Friday, November 18, 2016

Lucky review

by Rachel Vail
May 2008

First line: "Our toaster is moody."

Eighth-grader Phoebe Avery has led a charmed life: good looks, good grades, she's friends with the popular set, and her parents make a "comfortable" living that includes designer clothes, their own maid and trips to Europe. She's in the midst of planning a major bash to celebrate her eighth-grade graduation when everything starts crashing down around her ears. Her mother loses her high-powered job, and suddenly, the whole family must economize.

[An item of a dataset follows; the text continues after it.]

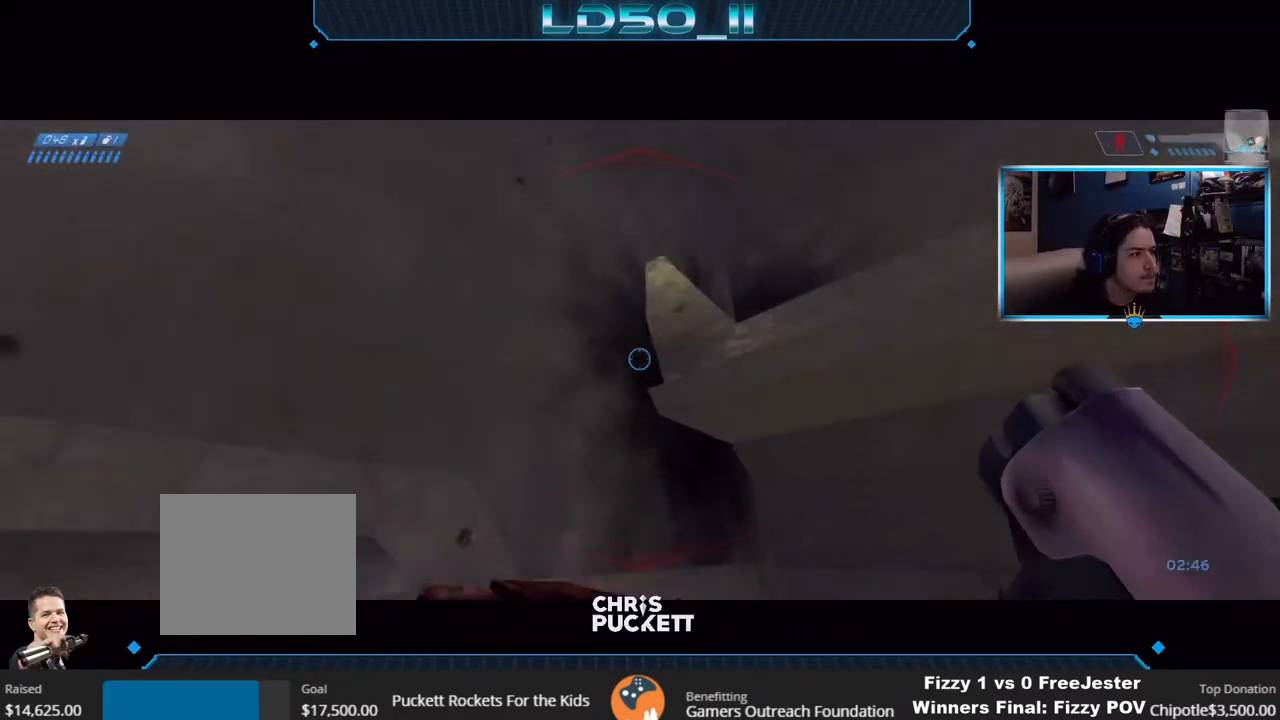
{"buttons": [], "left_stick": "right", "right_stick": "up", "events": [[167, "right_stick", "up"], [200, "left_stick", "down"], [350, "left_stick", "center"], [467, "left_stick", "right"]]}
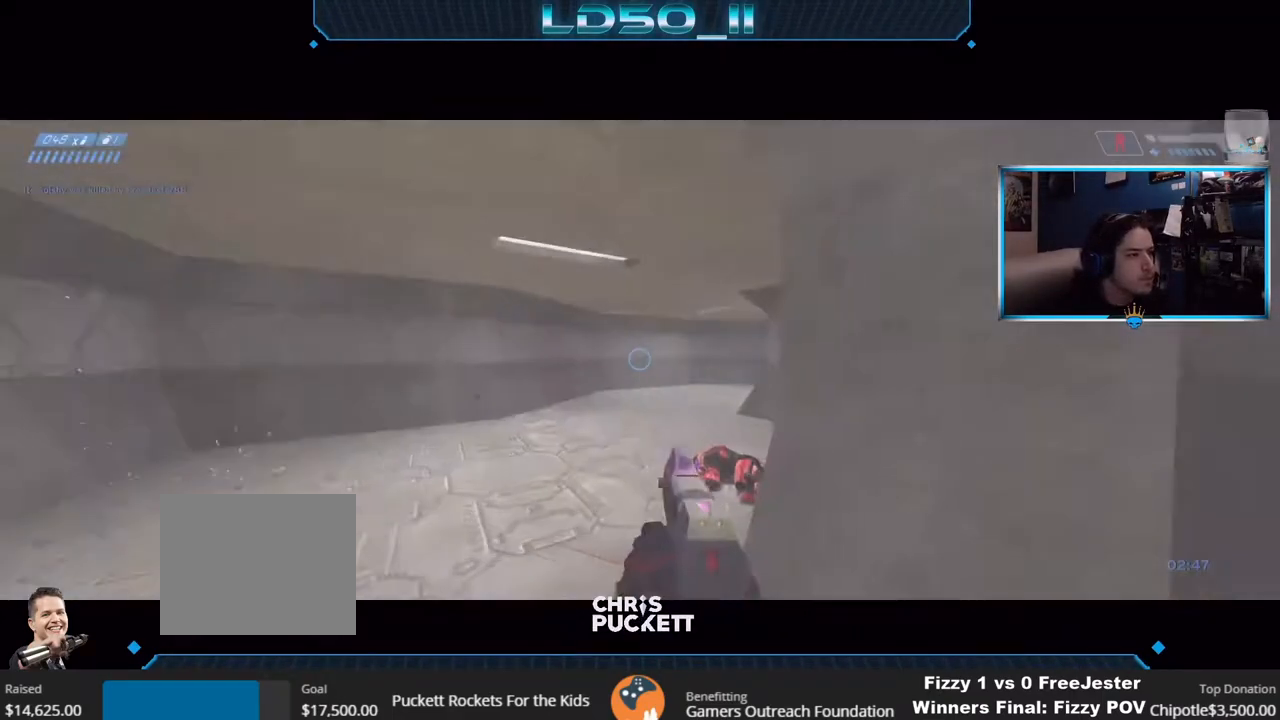
{"buttons": [], "left_stick": "right", "right_stick": "up-right", "events": [[167, "left_stick", "center"], [217, "left_stick", "right"], [333, "left_stick", "center"], [417, "left_stick", "right"], [450, "right_stick", "up-right"]]}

I found Phoebe bratty and difficult to like. What sort of eighth-grader angrily demands to purchase a Vera Wang dress? The first clue that all is not right occurs when Phoebe dramatically throws away the family's broken toaster. Her mother angrily fishes it out of the trash, very out of character. Phoebe, of course, has only been imitating her mother who had recently thrown away a slightly imperfect tea kettle.

What is strikingly real about the book is Phoebe's excruciating self-consciousness. It's painful to read, because it takes you right back to that feeling of being in middle-school, and terrified of not fitting in. As the youngest of three sisters, Phoebe always feels like she's trying to prove herself. Phoebe feels like she's barely holding onto her spot in her social circle, as her best friend Kirstyn insists on taking their big graduation party to greater and greater excess. Poor Phoebe is so distracted with her family's money worries, she can hardly spare a thought for Lucas, a boy at school that she's been interested in.

There's something very, very intense about going through tight times at this age - Phoebe is old enough to understand very clearly exactly what is going on, but young enough to be completely unable to help out, or support herself at all. She's utterly humiliated at the idea of having to shop at thrift stores and can't bear to tell her friends the truth about her reduced circumstances. Many tween readers may get a vicarious thrill out of reading this, knowing that if their own situation mirrors Phoebe's, at least there's a very good chance that they'll handle it with better grace than she does. This is the first in a trilogy.

Compare to:
Everything I Was - Corinne Demas

The Not-So-Great Depression - Amy Koss

Cross Your Heart, Connie Pickles - Sabine Durant
The Daughters - Joanna Philbin

I borrowed this book from the library.